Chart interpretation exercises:
[Start of Attachment]

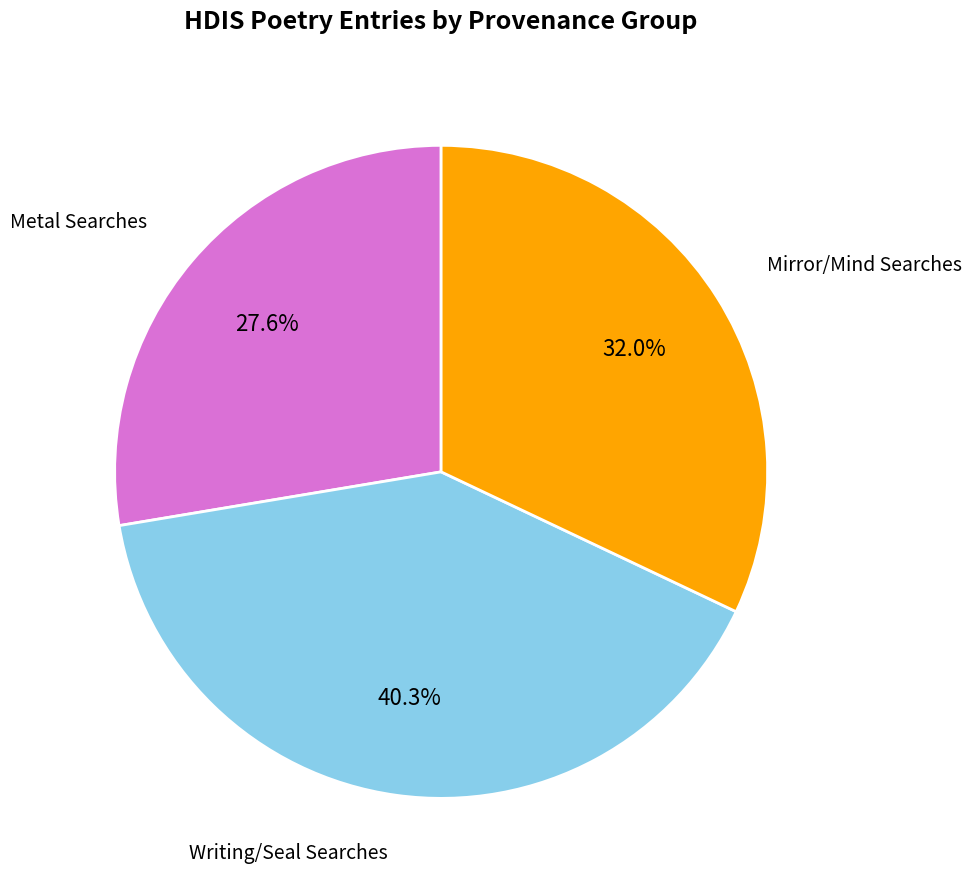

To the nearest percent, what is the difference between the largest and smallest slice percentages?

13%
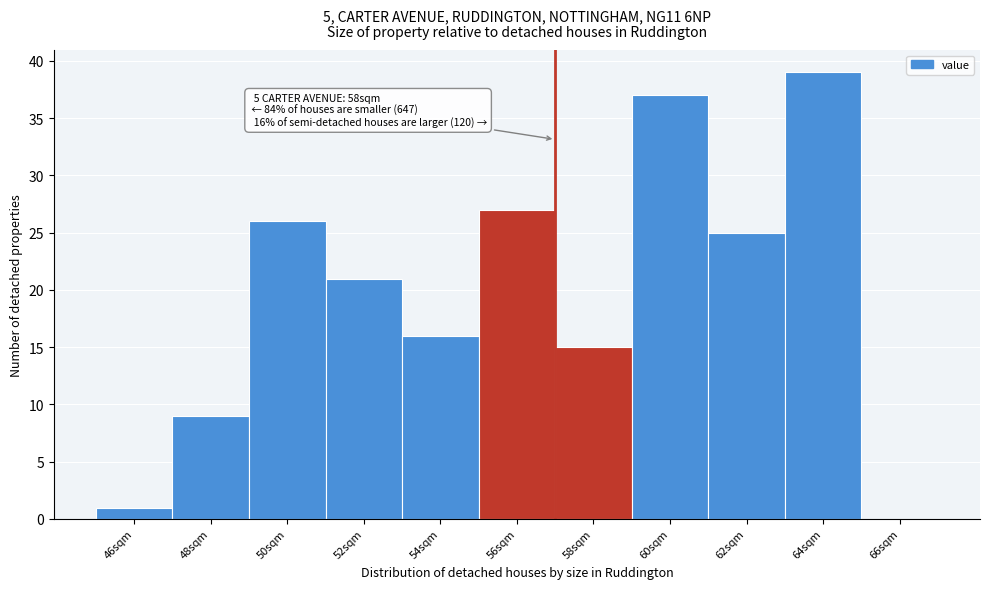

Reading left to right, extract all data points from this chart.

46sqm=1	48sqm=9	50sqm=26	52sqm=21	54sqm=16	56sqm=27	58sqm=15	60sqm=37	62sqm=25	64sqm=39	66sqm=0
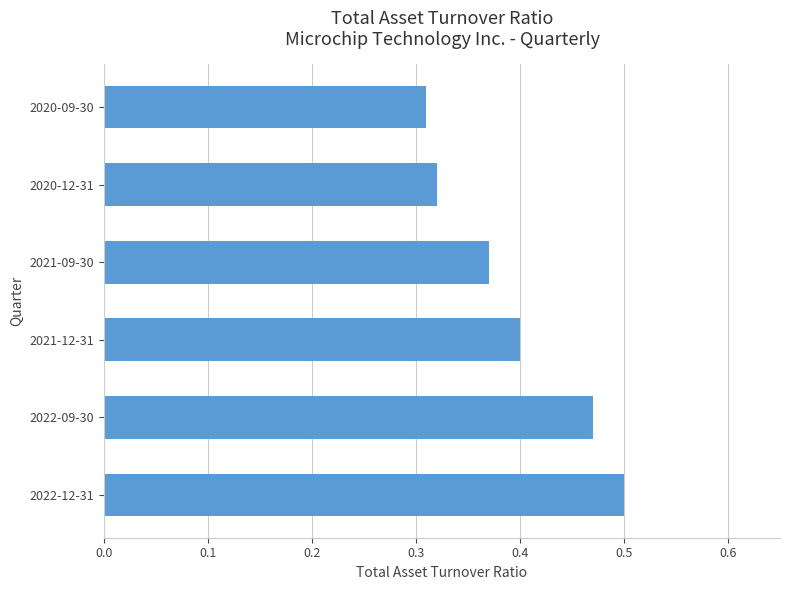

Does the chart contain any negative values?

No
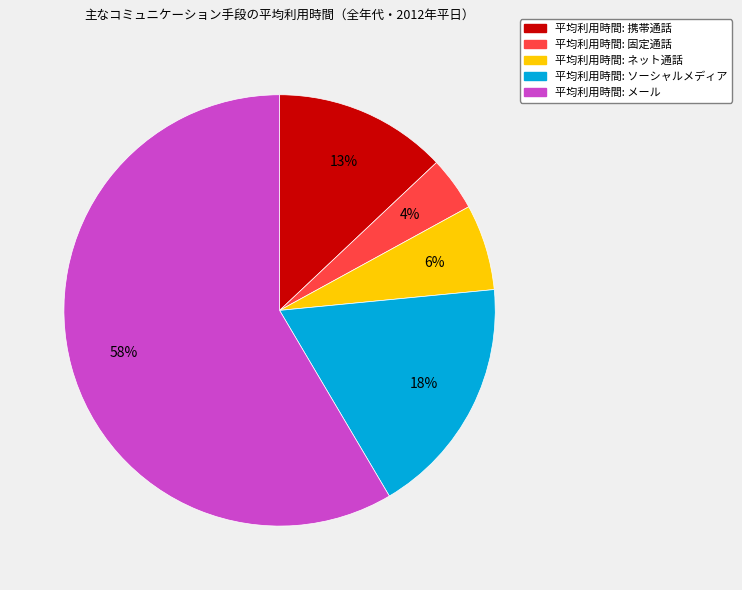

How many slices are in this pie chart?

5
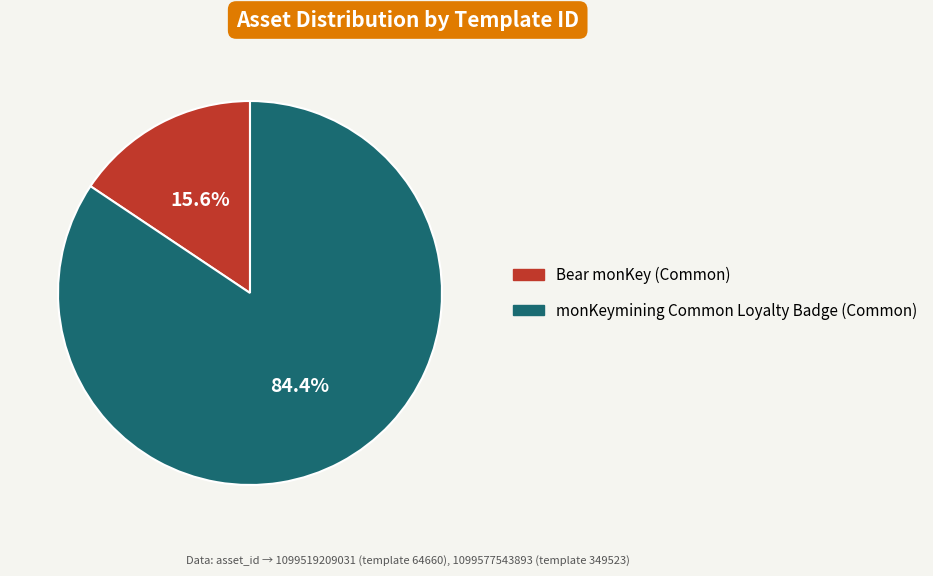

How many slices are in this pie chart?

2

[End of Attachment]

TASK:
Put the records above into a JSON list of strings, one string per line, skipping blank lines and leaving out the pictures.

ANSWER TO THIS TASK:
[
  "To the nearest percent, what is the difference between the largest and smallest slice percentages?",
  "13%",
  "Reading left to right, extract all data points from this chart.",
  "46sqm=1\t48sqm=9\t50sqm=26\t52sqm=21\t54sqm=16\t56sqm=27\t58sqm=15\t60sqm=37\t62sqm=25\t64sqm=39\t66sqm=0",
  "Does the chart contain any negative values?",
  "No",
  "How many slices are in this pie chart?",
  "5",
  "How many slices are in this pie chart?",
  "2"
]